(Required work):
The pictures get left out, but everything else in the listing below must be duplicated exactly.

***** Exercise data

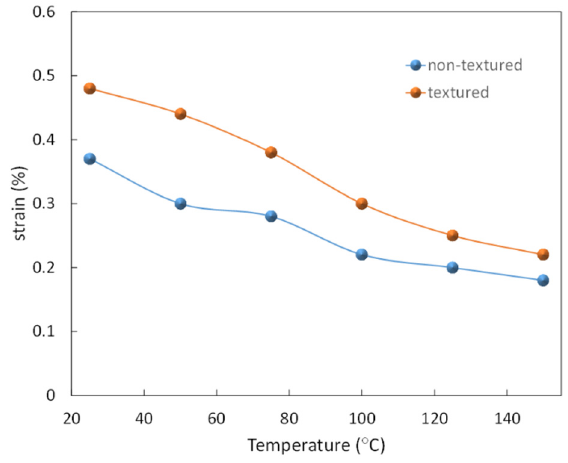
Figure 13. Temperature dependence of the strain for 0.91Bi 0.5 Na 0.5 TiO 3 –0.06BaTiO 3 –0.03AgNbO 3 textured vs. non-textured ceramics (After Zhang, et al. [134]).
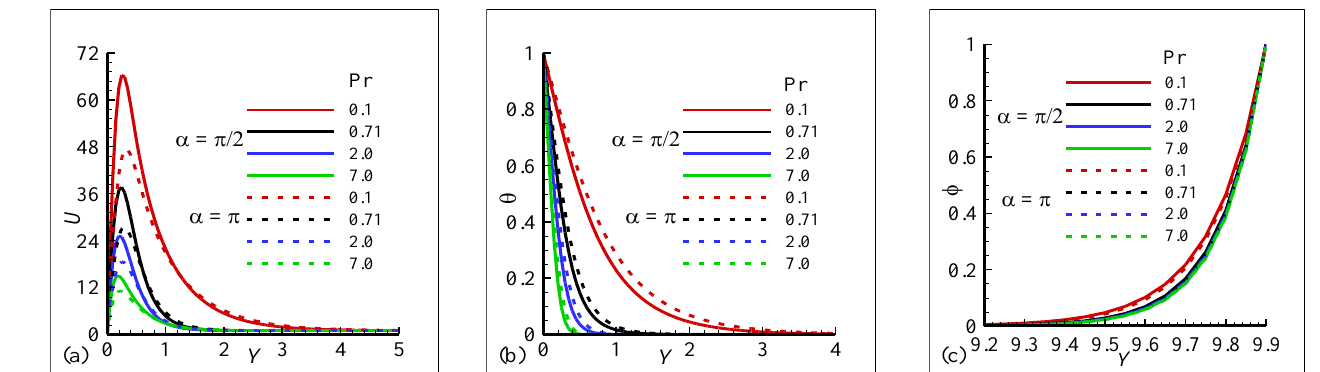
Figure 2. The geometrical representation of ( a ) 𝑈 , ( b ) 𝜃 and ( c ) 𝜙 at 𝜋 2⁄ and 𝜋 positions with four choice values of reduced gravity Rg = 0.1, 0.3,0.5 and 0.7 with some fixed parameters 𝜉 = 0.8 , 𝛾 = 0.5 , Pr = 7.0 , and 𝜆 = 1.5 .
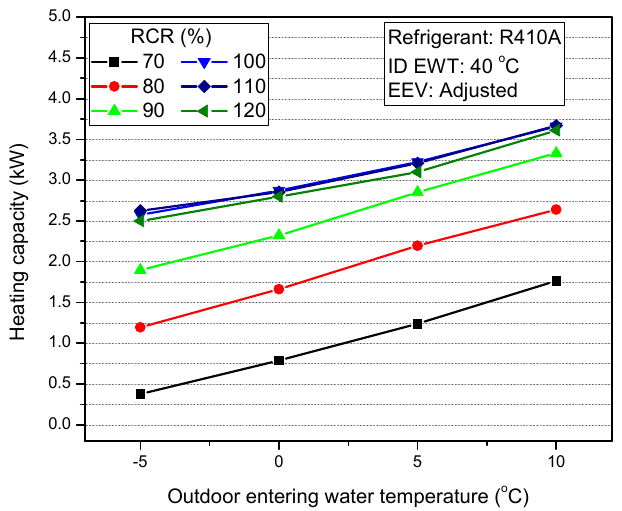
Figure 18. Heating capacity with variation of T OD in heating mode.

**********

(Solution for this task):
Figure 13. Temperature dependence of the strain for 0.91Bi 0.5 Na 0.5 TiO 3 –0.06BaTiO 3 –0.03AgNbO 3 textured vs. non-textured ceramics (After Zhang, et al. [134]).
Figure 2. The geometrical representation of ( a ) 𝑈 , ( b ) 𝜃 and ( c ) 𝜙 at 𝜋 2⁄ and 𝜋 positions with four choice values of reduced gravity Rg = 0.1, 0.3,0.5 and 0.7 with some fixed parameters 𝜉 = 0.8 , 𝛾 = 0.5 , Pr = 7.0 , and 𝜆 = 1.5 .
Figure 18. Heating capacity with variation of T OD in heating mode.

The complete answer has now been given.